* **YOUR OBJECTIVE**
Once the line with "none; stroke-linecap: round;" is found in the entries below, repeat it and each following line exactly, up to and including the line with "#fdfcf7; stroke-width: 20". Add no other lines.

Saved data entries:
-- Opening Marker --

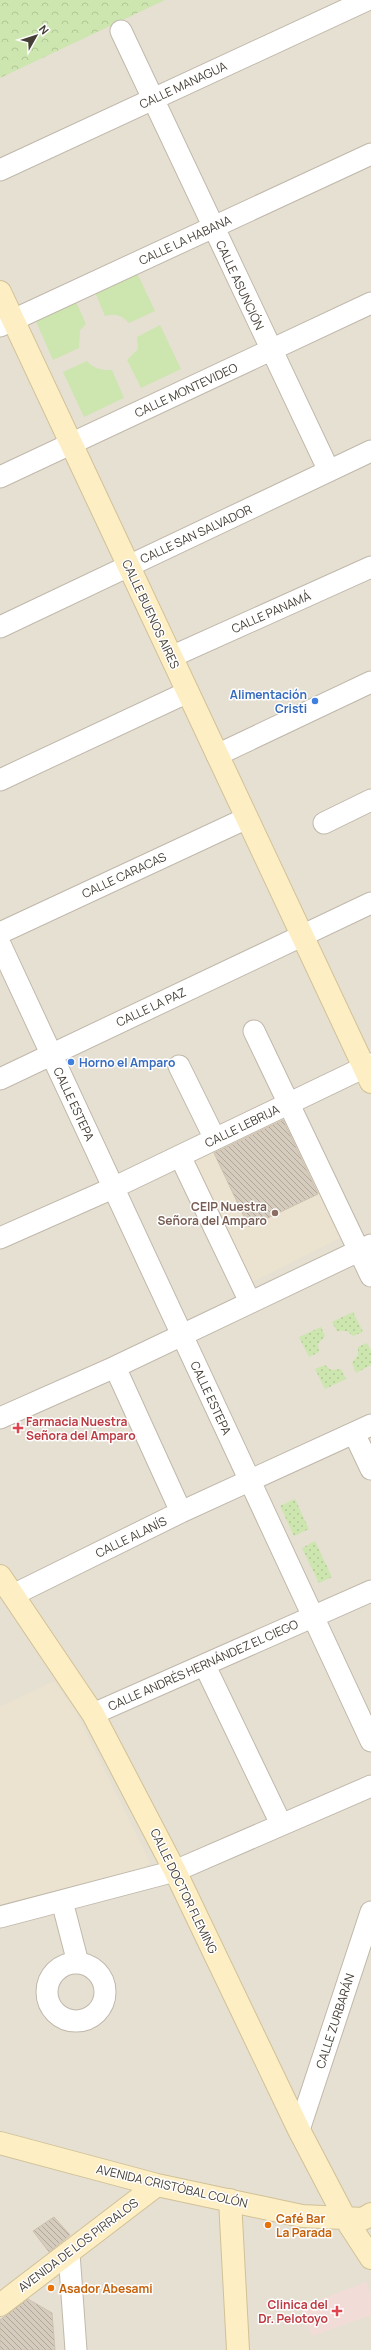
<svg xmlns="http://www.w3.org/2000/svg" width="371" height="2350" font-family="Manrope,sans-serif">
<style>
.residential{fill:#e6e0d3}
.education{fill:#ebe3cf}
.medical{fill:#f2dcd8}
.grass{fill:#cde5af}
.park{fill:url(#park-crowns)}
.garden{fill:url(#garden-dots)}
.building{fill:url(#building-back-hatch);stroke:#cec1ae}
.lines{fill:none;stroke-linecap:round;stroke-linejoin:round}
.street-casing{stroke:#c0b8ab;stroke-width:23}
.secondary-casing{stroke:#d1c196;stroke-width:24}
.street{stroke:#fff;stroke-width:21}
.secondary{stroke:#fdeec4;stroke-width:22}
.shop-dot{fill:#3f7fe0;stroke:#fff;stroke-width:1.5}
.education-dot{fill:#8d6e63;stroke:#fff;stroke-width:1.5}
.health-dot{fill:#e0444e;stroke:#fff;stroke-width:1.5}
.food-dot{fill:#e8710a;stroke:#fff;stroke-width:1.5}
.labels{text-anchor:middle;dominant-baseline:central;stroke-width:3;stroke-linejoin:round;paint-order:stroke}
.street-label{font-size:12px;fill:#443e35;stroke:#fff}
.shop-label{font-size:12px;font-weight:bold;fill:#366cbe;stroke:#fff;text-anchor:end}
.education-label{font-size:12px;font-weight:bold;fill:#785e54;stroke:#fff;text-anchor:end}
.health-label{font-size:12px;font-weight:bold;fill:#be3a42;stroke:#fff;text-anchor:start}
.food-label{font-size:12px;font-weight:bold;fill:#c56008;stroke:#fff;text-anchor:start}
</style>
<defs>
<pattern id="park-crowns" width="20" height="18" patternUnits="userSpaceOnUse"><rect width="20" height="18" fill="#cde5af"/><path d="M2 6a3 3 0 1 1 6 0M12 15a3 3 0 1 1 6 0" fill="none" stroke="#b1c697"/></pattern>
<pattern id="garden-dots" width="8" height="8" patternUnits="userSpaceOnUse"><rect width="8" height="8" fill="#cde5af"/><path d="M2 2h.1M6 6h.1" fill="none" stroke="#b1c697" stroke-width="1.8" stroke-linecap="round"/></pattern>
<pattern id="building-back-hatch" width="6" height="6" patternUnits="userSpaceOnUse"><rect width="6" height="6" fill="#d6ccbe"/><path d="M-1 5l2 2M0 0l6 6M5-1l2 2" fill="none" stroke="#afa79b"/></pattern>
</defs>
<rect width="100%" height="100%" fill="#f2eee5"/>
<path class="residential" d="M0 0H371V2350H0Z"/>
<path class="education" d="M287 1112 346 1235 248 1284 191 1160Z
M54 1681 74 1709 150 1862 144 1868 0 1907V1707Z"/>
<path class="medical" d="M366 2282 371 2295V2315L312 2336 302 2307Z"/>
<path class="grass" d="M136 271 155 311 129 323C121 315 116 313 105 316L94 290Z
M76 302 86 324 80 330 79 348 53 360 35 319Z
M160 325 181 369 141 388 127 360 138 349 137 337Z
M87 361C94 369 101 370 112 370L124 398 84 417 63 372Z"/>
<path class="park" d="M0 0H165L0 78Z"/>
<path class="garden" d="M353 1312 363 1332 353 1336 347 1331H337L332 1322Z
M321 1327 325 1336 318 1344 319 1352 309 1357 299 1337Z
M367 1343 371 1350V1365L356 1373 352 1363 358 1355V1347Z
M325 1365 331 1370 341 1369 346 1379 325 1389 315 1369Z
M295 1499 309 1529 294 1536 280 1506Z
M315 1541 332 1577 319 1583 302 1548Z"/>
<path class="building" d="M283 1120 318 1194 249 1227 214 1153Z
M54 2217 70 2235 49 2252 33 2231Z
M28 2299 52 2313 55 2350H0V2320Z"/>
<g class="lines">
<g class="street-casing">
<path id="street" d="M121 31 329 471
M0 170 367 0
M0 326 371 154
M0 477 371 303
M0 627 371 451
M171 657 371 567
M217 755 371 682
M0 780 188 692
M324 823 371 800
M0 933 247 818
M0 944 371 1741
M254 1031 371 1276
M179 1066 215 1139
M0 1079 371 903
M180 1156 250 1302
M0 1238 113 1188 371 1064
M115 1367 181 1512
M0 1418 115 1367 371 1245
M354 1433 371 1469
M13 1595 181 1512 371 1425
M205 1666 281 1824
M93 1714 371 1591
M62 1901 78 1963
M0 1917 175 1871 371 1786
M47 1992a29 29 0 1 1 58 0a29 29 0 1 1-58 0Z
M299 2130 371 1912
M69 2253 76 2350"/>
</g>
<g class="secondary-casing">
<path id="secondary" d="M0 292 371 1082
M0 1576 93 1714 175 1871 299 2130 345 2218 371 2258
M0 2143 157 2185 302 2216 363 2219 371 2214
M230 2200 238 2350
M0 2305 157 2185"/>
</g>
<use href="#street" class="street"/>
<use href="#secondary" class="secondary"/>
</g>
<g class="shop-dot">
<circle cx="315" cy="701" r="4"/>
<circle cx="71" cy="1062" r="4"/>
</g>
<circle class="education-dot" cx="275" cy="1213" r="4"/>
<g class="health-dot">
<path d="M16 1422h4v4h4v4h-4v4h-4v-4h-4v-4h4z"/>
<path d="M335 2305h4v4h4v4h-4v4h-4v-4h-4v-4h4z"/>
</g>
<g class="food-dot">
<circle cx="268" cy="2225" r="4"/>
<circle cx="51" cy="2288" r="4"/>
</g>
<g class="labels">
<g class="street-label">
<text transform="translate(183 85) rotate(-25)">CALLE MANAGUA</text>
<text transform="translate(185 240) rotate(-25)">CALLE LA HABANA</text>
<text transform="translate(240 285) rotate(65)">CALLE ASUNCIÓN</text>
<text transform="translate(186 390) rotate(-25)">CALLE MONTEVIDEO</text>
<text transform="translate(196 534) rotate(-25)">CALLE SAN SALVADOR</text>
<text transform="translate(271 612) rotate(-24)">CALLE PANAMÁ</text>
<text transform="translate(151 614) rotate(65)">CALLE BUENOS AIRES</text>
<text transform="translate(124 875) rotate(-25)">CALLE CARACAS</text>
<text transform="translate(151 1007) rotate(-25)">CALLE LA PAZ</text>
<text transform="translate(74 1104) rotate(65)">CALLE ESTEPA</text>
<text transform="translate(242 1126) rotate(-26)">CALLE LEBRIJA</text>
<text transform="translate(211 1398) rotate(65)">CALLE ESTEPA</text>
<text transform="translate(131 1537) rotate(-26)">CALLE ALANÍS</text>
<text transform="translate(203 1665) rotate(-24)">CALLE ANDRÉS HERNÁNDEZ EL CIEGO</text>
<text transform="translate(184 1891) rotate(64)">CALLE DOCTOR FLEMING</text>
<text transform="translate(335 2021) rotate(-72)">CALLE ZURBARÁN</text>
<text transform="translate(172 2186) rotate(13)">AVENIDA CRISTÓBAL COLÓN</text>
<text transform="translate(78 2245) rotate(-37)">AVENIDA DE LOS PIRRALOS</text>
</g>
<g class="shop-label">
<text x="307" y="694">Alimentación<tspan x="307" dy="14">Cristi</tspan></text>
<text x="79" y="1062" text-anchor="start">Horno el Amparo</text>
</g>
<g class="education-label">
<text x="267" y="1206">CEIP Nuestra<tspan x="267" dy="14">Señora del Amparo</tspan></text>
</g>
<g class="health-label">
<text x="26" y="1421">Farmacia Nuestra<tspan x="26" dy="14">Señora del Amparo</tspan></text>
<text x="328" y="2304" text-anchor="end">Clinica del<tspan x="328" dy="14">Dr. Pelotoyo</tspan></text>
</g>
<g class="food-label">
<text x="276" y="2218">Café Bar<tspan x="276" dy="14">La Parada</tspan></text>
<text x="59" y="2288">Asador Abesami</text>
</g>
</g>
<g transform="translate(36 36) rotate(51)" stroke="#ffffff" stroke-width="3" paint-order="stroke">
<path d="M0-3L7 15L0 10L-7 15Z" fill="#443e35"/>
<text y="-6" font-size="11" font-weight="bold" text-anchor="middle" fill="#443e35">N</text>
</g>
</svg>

-- Closing Marker --
-- Opening Marker --

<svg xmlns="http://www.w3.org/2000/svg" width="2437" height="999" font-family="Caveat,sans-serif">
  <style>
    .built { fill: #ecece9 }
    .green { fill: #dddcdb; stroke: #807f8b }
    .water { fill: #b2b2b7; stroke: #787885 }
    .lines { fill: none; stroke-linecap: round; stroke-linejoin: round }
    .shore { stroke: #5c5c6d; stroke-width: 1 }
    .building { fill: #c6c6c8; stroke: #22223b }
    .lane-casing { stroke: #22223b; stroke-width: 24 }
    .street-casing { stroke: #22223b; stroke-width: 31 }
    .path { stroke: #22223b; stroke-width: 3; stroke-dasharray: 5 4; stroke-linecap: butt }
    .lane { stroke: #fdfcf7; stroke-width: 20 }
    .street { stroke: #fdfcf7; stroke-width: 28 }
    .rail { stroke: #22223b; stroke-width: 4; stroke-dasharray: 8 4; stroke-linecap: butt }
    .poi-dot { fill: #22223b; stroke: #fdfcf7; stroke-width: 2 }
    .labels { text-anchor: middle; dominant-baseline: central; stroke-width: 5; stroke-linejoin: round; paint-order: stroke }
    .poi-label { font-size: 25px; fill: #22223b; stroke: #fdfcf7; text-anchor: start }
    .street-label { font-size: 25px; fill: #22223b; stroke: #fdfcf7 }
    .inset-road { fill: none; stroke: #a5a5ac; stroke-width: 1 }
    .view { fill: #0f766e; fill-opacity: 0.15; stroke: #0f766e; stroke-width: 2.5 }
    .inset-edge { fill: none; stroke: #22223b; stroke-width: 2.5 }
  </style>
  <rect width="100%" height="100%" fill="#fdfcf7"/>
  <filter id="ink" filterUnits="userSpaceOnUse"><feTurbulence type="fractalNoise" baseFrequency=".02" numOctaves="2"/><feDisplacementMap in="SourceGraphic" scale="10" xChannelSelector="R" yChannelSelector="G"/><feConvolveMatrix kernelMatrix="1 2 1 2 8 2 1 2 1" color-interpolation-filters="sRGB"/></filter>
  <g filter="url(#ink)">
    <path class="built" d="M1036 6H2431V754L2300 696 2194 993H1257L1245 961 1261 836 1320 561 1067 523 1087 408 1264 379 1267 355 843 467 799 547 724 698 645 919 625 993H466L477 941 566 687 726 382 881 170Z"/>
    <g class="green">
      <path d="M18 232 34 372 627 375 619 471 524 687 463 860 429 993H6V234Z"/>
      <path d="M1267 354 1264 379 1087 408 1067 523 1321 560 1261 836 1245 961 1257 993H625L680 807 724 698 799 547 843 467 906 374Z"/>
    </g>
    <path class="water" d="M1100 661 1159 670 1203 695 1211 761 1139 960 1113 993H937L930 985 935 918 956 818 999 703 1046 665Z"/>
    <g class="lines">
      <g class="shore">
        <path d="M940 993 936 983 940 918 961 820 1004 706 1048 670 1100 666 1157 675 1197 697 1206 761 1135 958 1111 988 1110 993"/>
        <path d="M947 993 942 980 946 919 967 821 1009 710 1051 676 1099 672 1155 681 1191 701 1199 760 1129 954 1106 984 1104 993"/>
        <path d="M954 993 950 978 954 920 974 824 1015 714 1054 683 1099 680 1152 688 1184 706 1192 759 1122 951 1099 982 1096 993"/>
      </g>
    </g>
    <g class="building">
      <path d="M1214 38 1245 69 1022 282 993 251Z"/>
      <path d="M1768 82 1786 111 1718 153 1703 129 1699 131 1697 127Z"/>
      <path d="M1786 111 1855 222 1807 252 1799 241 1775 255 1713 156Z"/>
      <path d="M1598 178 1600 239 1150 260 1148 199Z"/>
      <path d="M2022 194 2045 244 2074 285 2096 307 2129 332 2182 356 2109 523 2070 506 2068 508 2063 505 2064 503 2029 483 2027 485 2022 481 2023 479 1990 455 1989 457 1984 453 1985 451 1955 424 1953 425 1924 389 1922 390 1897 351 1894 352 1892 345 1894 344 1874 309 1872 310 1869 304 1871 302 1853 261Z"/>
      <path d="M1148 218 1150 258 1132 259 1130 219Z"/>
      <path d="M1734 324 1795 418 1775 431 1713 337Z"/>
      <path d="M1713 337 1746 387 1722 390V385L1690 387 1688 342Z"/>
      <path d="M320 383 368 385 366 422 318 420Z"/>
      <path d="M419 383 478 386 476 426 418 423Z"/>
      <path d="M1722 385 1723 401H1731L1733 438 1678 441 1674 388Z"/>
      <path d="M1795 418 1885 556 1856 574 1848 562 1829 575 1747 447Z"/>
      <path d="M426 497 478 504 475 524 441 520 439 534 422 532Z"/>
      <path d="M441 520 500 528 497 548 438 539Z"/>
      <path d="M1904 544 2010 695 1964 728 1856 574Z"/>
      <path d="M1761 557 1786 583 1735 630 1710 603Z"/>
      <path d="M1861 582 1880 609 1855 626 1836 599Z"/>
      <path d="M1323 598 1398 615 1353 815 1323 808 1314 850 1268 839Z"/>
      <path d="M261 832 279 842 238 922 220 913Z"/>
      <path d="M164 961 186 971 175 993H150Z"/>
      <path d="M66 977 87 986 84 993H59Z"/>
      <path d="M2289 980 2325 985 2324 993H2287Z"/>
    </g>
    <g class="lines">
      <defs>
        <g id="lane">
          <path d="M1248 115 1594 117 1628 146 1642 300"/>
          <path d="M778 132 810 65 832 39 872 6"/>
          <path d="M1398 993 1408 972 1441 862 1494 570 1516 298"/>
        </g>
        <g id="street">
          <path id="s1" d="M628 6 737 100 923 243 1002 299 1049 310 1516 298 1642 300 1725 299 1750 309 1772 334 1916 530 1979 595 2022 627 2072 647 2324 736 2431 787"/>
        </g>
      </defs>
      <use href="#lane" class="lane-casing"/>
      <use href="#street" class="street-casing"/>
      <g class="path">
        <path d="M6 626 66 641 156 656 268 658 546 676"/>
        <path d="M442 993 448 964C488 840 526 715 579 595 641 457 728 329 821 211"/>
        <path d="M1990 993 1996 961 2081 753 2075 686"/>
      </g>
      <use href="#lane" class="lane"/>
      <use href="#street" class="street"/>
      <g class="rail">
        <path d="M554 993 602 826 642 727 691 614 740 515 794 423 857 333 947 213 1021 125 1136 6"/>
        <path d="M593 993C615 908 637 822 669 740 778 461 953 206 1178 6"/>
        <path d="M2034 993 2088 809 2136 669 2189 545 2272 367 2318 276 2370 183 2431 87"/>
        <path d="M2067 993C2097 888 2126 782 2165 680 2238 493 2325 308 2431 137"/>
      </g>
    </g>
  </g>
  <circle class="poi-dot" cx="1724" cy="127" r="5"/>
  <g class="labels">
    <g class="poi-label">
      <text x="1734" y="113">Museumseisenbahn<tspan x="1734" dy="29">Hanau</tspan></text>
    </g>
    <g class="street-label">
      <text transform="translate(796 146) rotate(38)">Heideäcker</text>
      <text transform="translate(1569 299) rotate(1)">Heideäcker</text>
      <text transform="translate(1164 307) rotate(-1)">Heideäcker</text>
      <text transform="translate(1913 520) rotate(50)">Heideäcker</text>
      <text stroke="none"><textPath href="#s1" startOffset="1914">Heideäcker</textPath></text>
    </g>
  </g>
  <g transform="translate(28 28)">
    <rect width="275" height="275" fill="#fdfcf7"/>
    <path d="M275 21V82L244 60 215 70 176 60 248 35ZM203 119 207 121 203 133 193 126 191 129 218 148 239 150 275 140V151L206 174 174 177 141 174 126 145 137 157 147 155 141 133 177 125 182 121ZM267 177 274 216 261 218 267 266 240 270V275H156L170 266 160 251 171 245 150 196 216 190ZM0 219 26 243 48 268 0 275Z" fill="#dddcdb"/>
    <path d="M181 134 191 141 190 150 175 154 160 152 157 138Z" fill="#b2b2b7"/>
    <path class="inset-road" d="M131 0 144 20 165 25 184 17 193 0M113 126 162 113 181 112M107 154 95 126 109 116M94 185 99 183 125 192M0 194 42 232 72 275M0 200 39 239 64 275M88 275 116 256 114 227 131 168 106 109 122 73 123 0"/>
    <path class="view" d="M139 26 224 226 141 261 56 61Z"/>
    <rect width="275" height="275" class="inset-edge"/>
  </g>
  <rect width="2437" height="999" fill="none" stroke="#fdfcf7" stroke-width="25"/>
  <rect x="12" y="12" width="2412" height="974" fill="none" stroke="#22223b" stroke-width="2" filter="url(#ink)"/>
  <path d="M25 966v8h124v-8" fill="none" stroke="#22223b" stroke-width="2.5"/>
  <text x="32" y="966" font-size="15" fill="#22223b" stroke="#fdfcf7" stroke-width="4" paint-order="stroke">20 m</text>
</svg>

-- Closing Marker --

* **THE COMPLETED TASK**
    .lines { fill: none; stroke-linecap: round; stroke-linejoin: round }
    .shore { stroke: #5c5c6d; stroke-width: 1 }
    .building { fill: #c6c6c8; stroke: #22223b }
    .lane-casing { stroke: #22223b; stroke-width: 24 }
    .street-casing { stroke: #22223b; stroke-width: 31 }
    .path { stroke: #22223b; stroke-width: 3; stroke-dasharray: 5 4; stroke-linecap: butt }
    .lane { stroke: #fdfcf7; stroke-width: 20 }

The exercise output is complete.